MPEG-1 è stata la prima vera svolta. Legge continuamente dati audio e video. La velocità? 150 kb/s. Ciò corrispondeva alla velocità dati di un’unità CD-ROM a velocità singola. Come è riuscito a estrarre file così piccoli? Non ha memorizzato ogni fotogramma. Invece, ha utilizzato i fotogrammi video chiave come ancore. Quindi ha memorizzato solo le aree che sono cambiate tra quei fotogrammi. Questa previsione del movimento e la rimozione della ridondanza è il trucco principale.
Perché MPEG-1 è importante per gli utenti moderni
Potresti pensare che MPEG-1 sia storia antica. Era. Ma la sua logica sopravvive. Ha abilitato il CD-Video. Ha consentito i primi maldestri tentativi di video online. Senza quella linea di base di 150 kb/s, oggi Internet come mezzo video non esisterebbe. La compressione ha ridotto enormi volumi di dati a dimensioni gestibili. Ciò era essenziale quando la larghezza di banda era scarsa.
Il salto verso MPEG-2
Poi è arrivato MPEG-2. Era quasi dieci volte più performante dell’MPEG-1. Il salto non è stato solo incrementale. È stato un passaggio generazionale. MPEG-2 ha affrontato i requisiti di qualità per la televisione digitale. Pensa alla TV terrestre (TNT in Francia), alle trasmissioni via cavo e via satellite. È diventato anche la spina dorsale dei DVD.
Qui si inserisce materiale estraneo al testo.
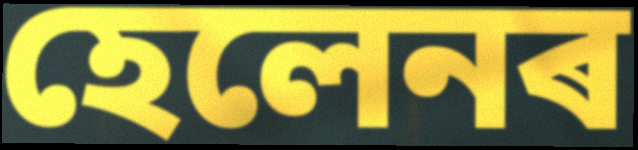
হেলেনৰ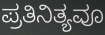
ಪ್ರತಿನಿತ್ಯವೂ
La differenza sta nella complessità e nel rendimento. MPEG-2 supporta risoluzioni più elevate. Gestisce la gestione del movimento e del colore con una precisione molto maggiore. L’algoritmo è più complesso. Ciò consente regolazioni flessibili del bitrate. Ottieni un’immagine migliore. Il compromesso è la potenza di calcolo.
MPEG-1 vs. MPEG-2: le vere differenze
Se stai esaminando sistemi legacy o formati di archiviazione specifici, devi conoscere il divario. Non si tratta solo della dimensione del file.
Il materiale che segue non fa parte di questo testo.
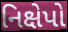
નિક્ષેપો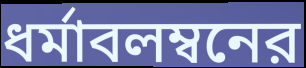
ধর্মাবলম্বনেরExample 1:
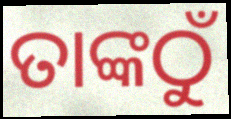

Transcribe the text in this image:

ତାଙ୍କଠୁଁ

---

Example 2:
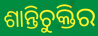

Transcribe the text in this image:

ଶାନ୍ତିଚୁକ୍ତିର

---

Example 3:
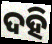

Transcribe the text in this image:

ଦହି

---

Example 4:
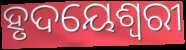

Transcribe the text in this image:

ହୃଦୟେଶ୍ୱରୀ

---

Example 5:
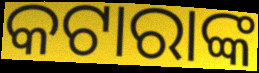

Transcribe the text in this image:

କଟାରାଙ୍କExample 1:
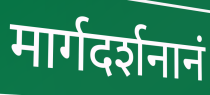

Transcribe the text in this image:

मार्गदर्शनानं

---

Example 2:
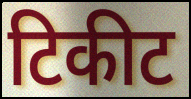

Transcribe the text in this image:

टिकीट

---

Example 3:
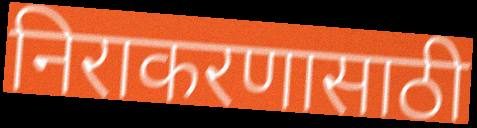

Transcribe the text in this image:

निराकरणासाठी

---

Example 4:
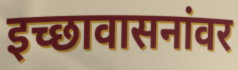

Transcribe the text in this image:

इच्छावासनांवर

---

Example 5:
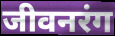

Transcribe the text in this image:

जीवनरंग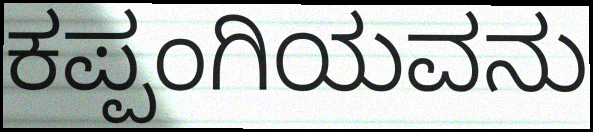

- Qualità video: vince MPEG-2. Supporta risoluzioni più elevate. I colori sembrano più accurati. Gli artefatti da movimento sono ridotti al minimo.
- Complessità dell’algoritmo: MPEG-2 richiede maggiore potenza di elaborazione. È più pesante. Ma produce un’immagine superiore.
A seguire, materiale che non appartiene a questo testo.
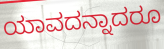
ಯಾವದನ್ನಾದರೂ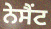
ਨੇਸੈਂਟ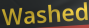
Washed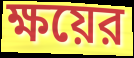
ক্ষয়ের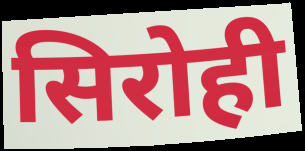
सिरोही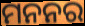
ମନନରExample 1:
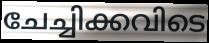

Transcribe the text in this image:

ചേച്ചിക്കവിടെ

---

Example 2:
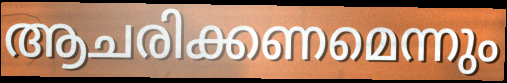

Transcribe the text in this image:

ആചരിക്കണമെന്നും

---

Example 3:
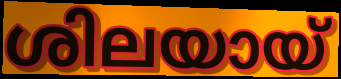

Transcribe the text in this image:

ശിലയായ്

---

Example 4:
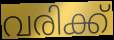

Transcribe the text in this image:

വരിക്ക്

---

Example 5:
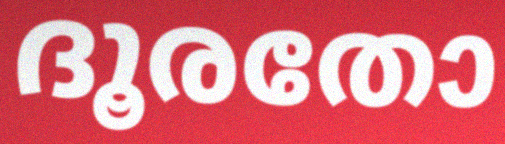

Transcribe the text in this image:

ദൂരതോ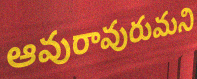
ఆవురావురుమని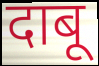
दाबू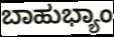
ಬಾಹುಭ್ಯಾಂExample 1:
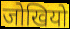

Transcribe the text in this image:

जोखियो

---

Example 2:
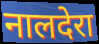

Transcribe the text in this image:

नालदेरा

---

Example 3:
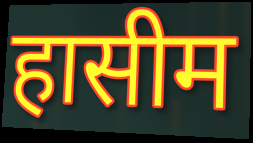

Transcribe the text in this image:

हासीम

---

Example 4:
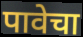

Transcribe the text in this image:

पावेचा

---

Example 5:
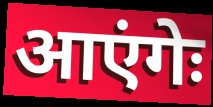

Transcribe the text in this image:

आएंगेः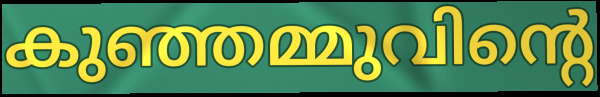
കുഞ്ഞമ്മുവിന്റെ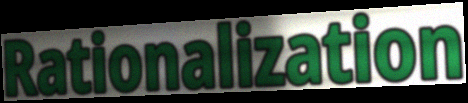
Rationalization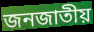
জনজাতীয়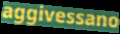
aggivessano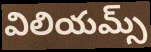
విలియమ్స్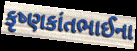
કૃષ્ણકાંતભાઈના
- Casi d’uso: MPEG-1 era per CD-ROM e i primi video web. MPEG-2 ha preso il sopravvento sulla TV digitale e sui DVD.
Come MPEG ha plasmato la tecnologia attuale
MPEG-2 è ancora in circolazione. Lo troverai nelle trasmissioni televisive digitali e nei lettori DVD. Ma la tecnologia si muove velocemente. Ora chiediamo una larghezza di banda maggiore e risoluzioni migliori. Da questa esigenza sono nati MPEG-4 e AVC (H.264). Questi standard più recenti sono progettati per l’HDTV. Supportano lo streaming 3D. Gestiscono video 4K. L’obiettivo rimane lo stesso. Comprime in modo efficiente. Mantenere la qualità.
Il futuro è HEVC
Il gruppo non si è fermato. Hanno continuato a sviluppare standard. L’ultimo grande passo avanti è H.265, noto anche come MPEG-H Parte 2 o HEVC (High Efficiency Video Coding). È la nuova generazione. HEVC offre il doppio dell’efficienza di compressione di H.264. Perché è importante? Rende possibile lo streaming ad altissima definizione (UHD). Senza questa efficienza, i contenuti 4K e 8K soffocherebbero le connessioni domestiche medie.
La serie MPEG ha rivoluzionato il video digitale. Ha trasformato enormi file multimediali in pacchetti gestibili. Non ha sacrificato la qualità significativa. Il gruppo continua a spingersi oltre i confini. Viviamo in un’era di costante evoluzione. E finché continueremo a trasmettere video in streaming, l’eredità di MPEG sarà il motore sotto il cofano.
Cosa succede quando la compressione raggiunge i suoi limiti fisici? Il gruppo sta già lavorando al passo successivo. Il ciclo continua.